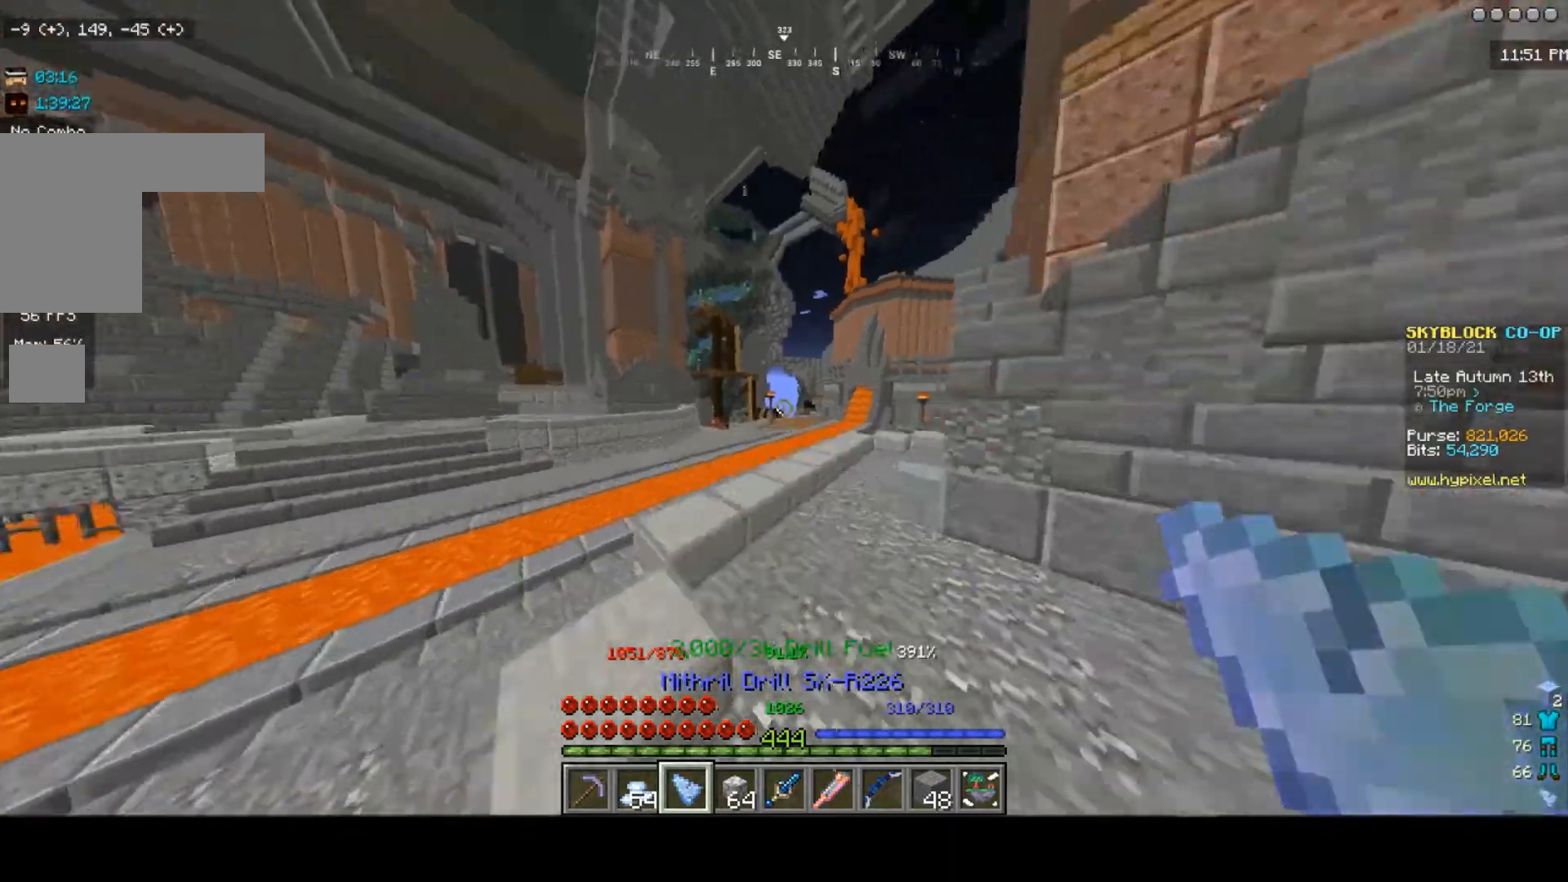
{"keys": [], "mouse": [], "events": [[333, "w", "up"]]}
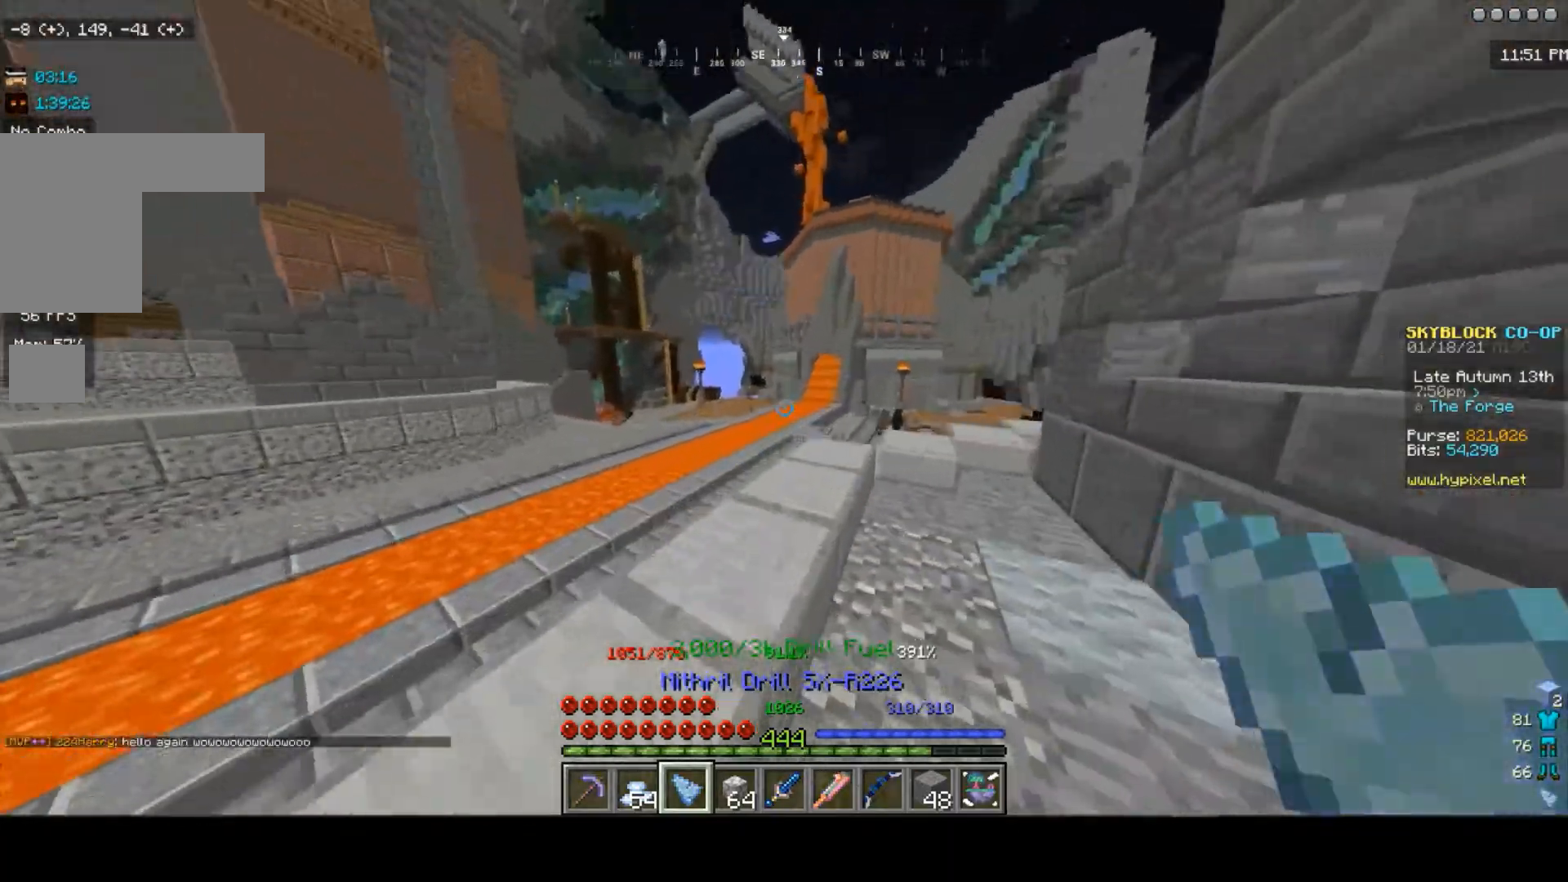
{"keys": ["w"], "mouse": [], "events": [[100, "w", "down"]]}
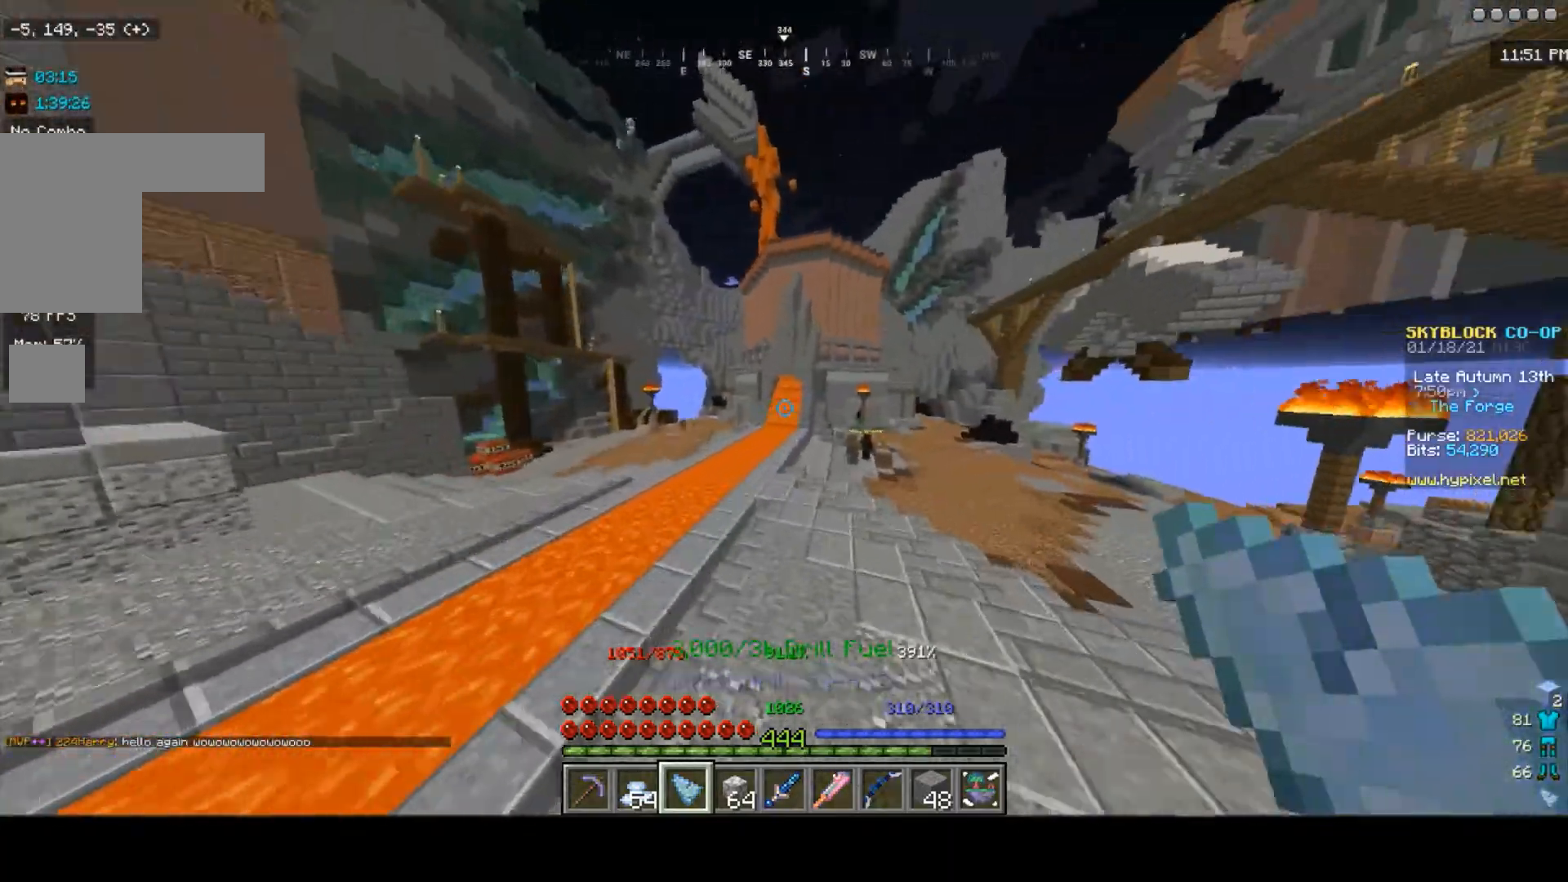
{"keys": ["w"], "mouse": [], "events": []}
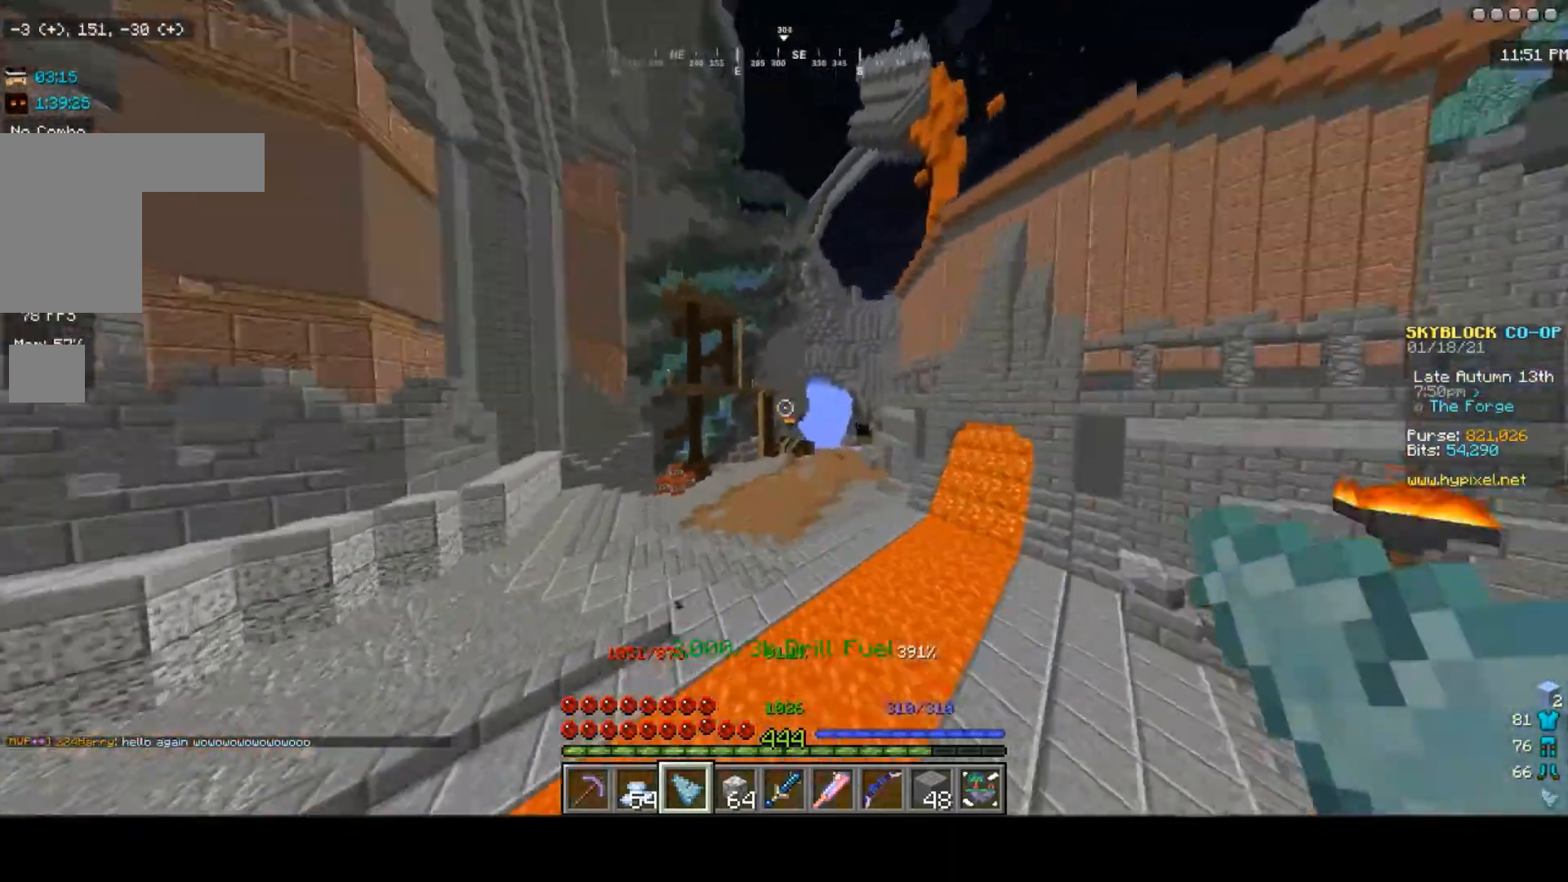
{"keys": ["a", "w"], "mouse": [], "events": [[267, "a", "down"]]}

----

[What the task asks] Repeat the material exactly. Skip the images.

[Response to this exercise]
{"keys": [], "mouse": [], "events": [[333, "w", "up"]]}
{"keys": ["w"], "mouse": [], "events": [[100, "w", "down"]]}
{"keys": ["w"], "mouse": [], "events": []}
{"keys": ["a", "w"], "mouse": [], "events": [[267, "a", "down"]]}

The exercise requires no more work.